Patching

Security Operations 🛡️ • Vulnerabilities 🚨 • Sec+ Glossary 📖 • Security+ 02 Difficulty: free

What is Patching?

Patching is the process of applying updates to software, operating systems, firmware, or devices in order to fix vulnerabilities, correct defects, improve stability, and reduce the risk of exploitation.

Examples

  • An organization deploys a vendor security update to close a vulnerability in its internet-facing web server.
  • A company applies operating system patches to employee laptops so known weaknesses cannot be exploited as easily by malware.

Discover 🔎

Software does not remain equally safe over time. New weaknesses are discovered, existing flaws become better understood, and attackers learn how to exploit defects that were not obvious when the product was first released. Because of that, secure systems cannot be treated as finished once they are installed.

Patching is one of the main ways organizations respond to that reality. It is the ongoing process of updating what they already use so that known weaknesses and reliability problems do not remain exposed indefinitely. Without patching, yesterday’s software steadily becomes today’s avoidable risk.
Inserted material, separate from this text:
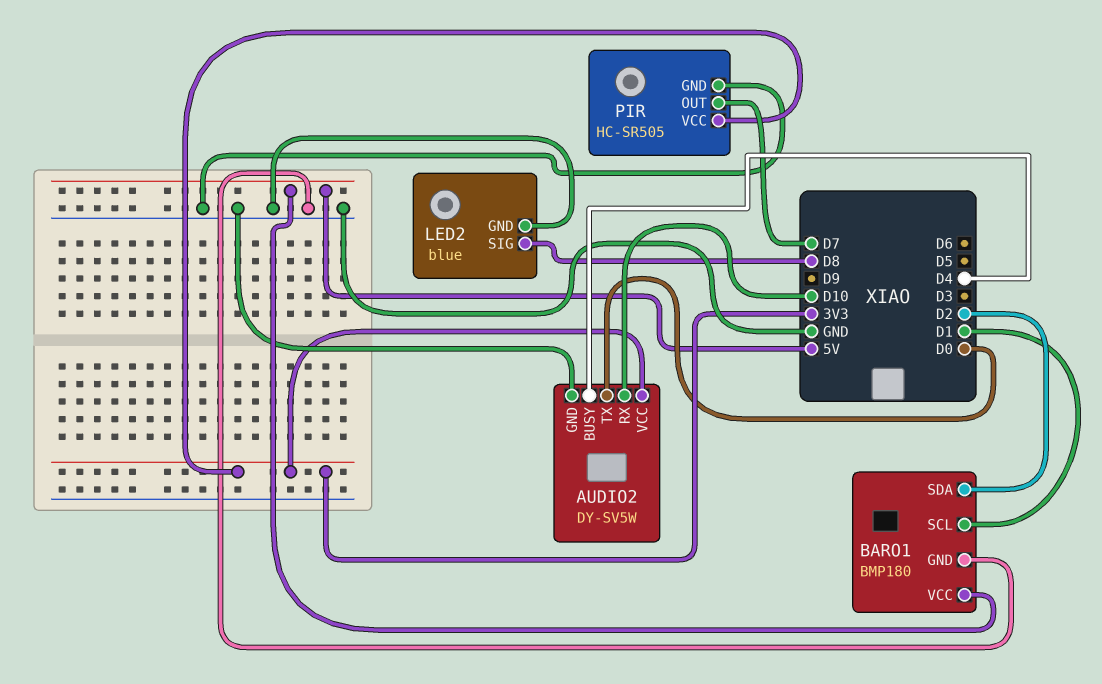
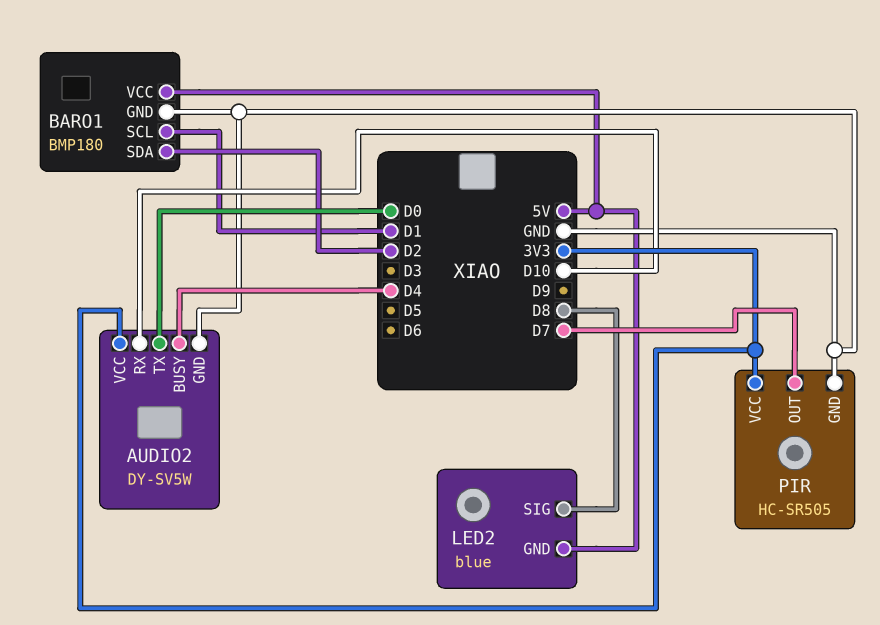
LED2 pin GND: GND -> 5V

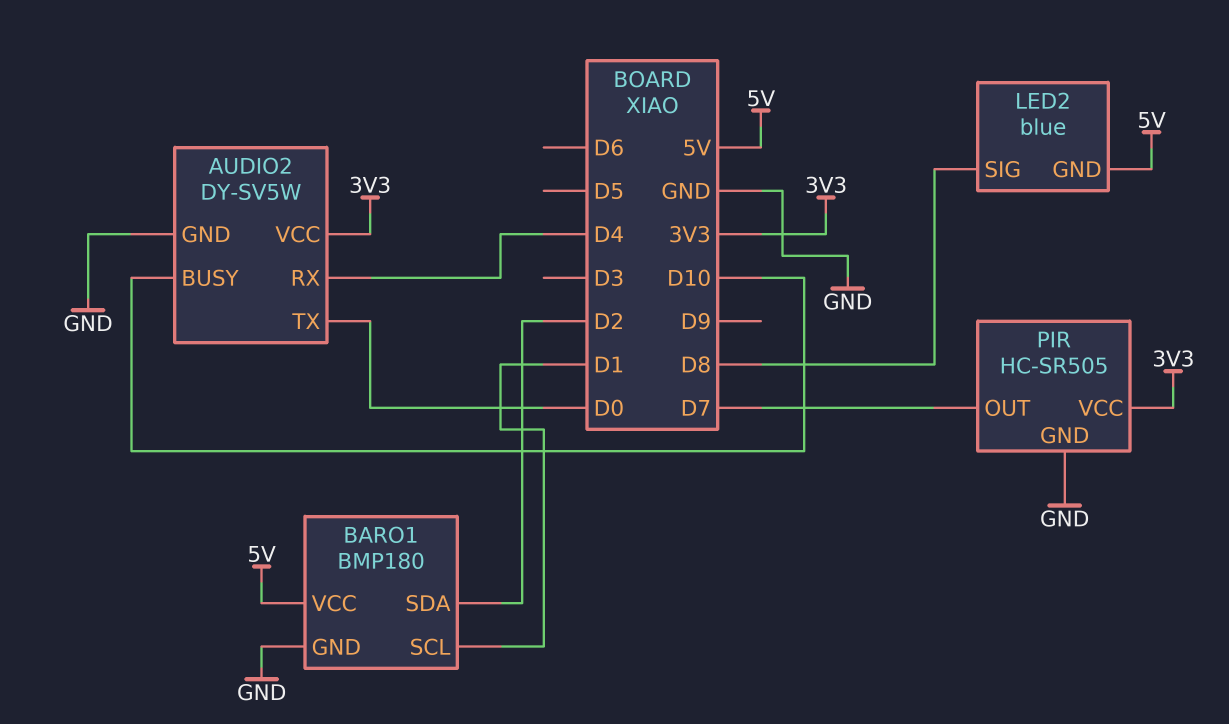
AUDIO2 pin BUSY: D4 -> D10
AUDIO2 pin RX: D10 -> D4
Remember: Patching is not optional maintenance added on top of security. It is one of the core ways security is maintained after deployment.

Summary 📝

Patching is the process of applying updates that fix security weaknesses, bugs, and reliability issues in software and devices. It is a central part of operational security because systems become more exposed when known flaws remain uncorrected. Strong patching practice depends on visibility, prioritization, testing, timely deployment, and follow-through so that known risk is actually reduced rather than merely documented.